La fallida reunión con la oposición del ministro de Economía, Martín Guzmán, por la deuda con el FMI, aparece en los análisis políticos como un evidente fracaso de dos actores de trayectoria en el escenario nacional: Sergio Massa y Gerardo Morales. Y muestran que tanto el presidente de la Cámara de Diputados como el Gobernador de Jujuy y titular de la UCR se vieron rendidos ante las decisiones de Cristina Kirchner.

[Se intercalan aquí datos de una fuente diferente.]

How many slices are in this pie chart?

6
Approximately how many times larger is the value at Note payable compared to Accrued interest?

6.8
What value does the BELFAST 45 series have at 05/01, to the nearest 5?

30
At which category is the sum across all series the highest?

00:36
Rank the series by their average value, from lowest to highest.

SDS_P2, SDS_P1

Es que Massa y Morales fueron el nexo entre Guzmán y los líderes de Juntos por el Cambio para intentar llevar adelante un encuentro con el que nunca estuvo de acuerdo la Vicepresidenta quien, fiel a su estilo confrontativo, le escapa al diálogo. De ahí que los intentos de acuerdo para concretar la reunión hayan sido meras ilusiones de Massa y Morales, y hasta del presidente Alberto Fernández, que apoyaba las negociaciones a cambio de una foto con todos los gobernadores. Entre Massa y Cristina, Guzmán se quedó con la Vice. Y la expresidenta ni necesitó hablar para expresar su rechazo a un eventual entendimiento con el organismo multilateral de crédito internacional, sobre el que abundó en su última carta.

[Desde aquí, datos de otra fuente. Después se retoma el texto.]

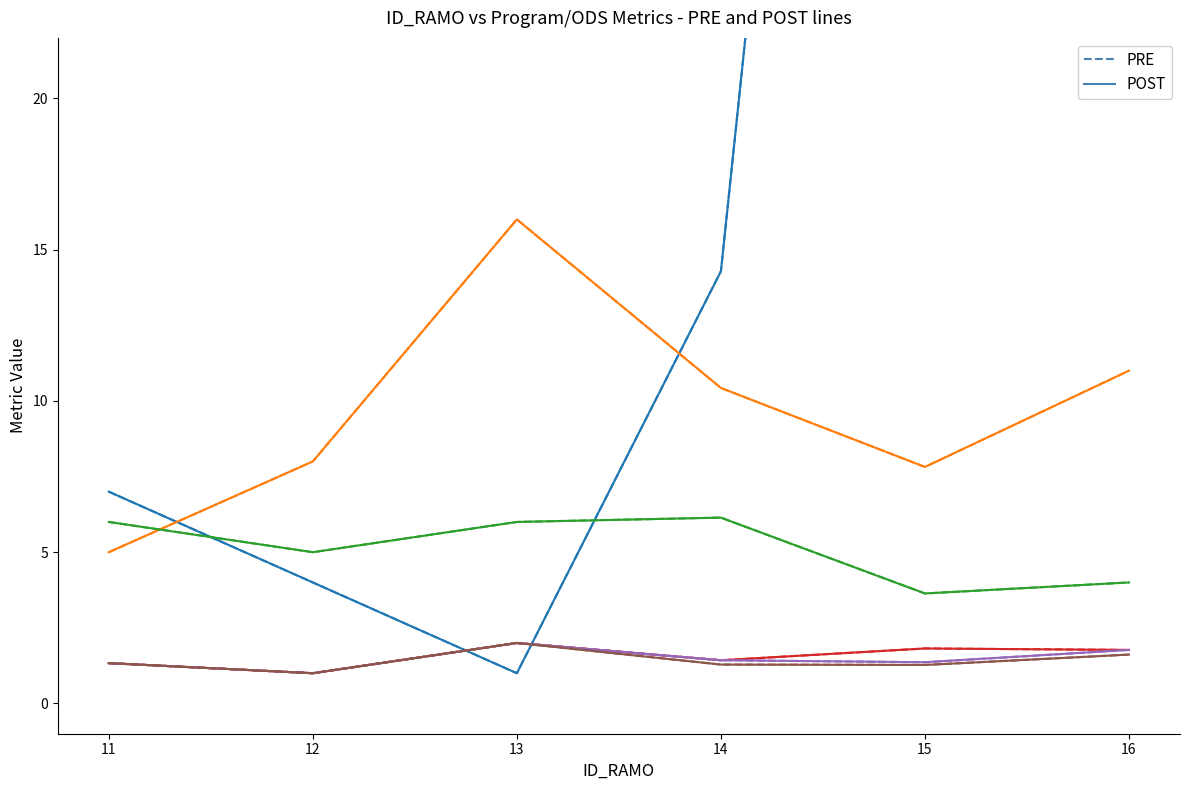

What is the difference between the PRE values at 15 and 13?

77.6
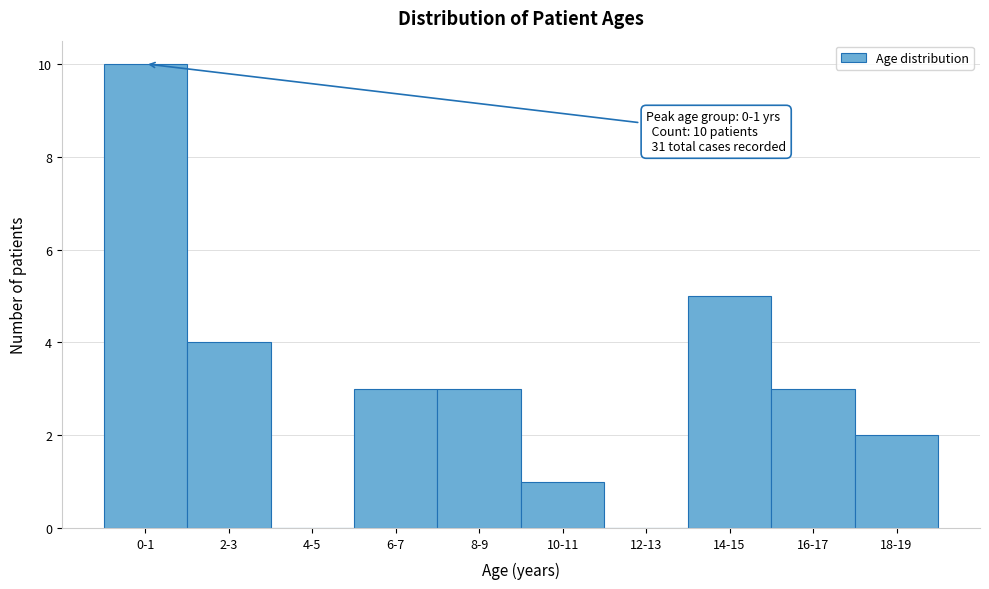

Reading left to right, extract all data points from this chart.

0-1=10	2-3=4	4-5=0	6-7=3	8-9=3	10-11=1	12-13=0	14-15=5	16-17=3	18-19=2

Hay quienes sostienen que Alberto Fernández se alejó del encuentro con sus opositores cuando advirtió que coincidiría con la reunión que en Washington mantenía el canciller Santiago Cafiero con Antony Blinken, secretario de Estado norteamericano. Así, Blinken hubiera recibido a Cafiero en medio de las críticas opositoras a la marcha económica del Gobierno, algo que el Presidente quiso ahorrarse.
Es indudable el peso que tienen los Estados Unidos en las decisiones del Fondo, ya que cuenta con votos suficientes en el directorio como para hacer fracasar el acuerdo.
En ese sentido, aunque las declaraciones de Blinken fueron amablemente diplomáticas, no es indiferente a los giros de la política exterior argentina. En el comunicado que difundió la secretaria de Estado tras el encuentro con Cafiero no pasó por alto que se mencionó la defensa de los derechos humanos.
Por caso, debe haber llegado a sus oídos lo ocurrido días atrás, cuando el embajador argentino en Managua, Daniel Capitanich, representó al país en la reasunción de Daniel Ortega en Nicaragua en el mismo momento en que desde Washington lanzaban críticas contra un régimen que ha encarcelado a sus opositores políticos. Esa ceremonia generó más escándalo por la presencia del vicepresidente iraní, Mohsen Rezai, acusado de haber participado en el atentado a la AMIA de 1994.
Ninguna de estas actitudes se le pasan por alto al Departamento de Estado, probablemente atento también al viaje que Alberto Fernández programó para reunirse con su par ruso, Vladimir Putin, en febrero. Justo cuando Estados Unidos lanza fuertes advertencias contra ese país por pretender invadir Ucrania.
Antes de esa visita, el Gobierno comenzaría a “intercambiar” opiniones con los staffs del Fondo para avanzar con la presentación de una carta de intención. La duda es si esa carta será tan seria como las garantías que tanto Massa como Fernández le dieron a Morales sobre la reunión con Guzmán.
Lo que pasó después es historia conocida. Tras varias idas y vueltas, y aunque el presidente de la Cámara de Diputados le aseguró al jujeño que la reunión se haría en el Ministerio de Economía y estaría encabezada por el propio ministro, todo terminó en un rotundo fracaso del que solo quedaron promesas y ninguna invitación formal. Cansados, los dirigentes opositores le cerraron la puerta a cualquier encuentro si antes no existe una carta de intención dirigida al FMI. La respuesta del Presidente fue crear una ley en la que se establece que esa carta deberá ser aprobada por el Congreso antes de llegar al Fondo. Es decir que serían los legisladores (y no el Ejecutivo) los que por primera vez decidirían la política monetaria, la eventual devaluación y el nivel de emisión. Algo que el FMI no vería con buenos ojos.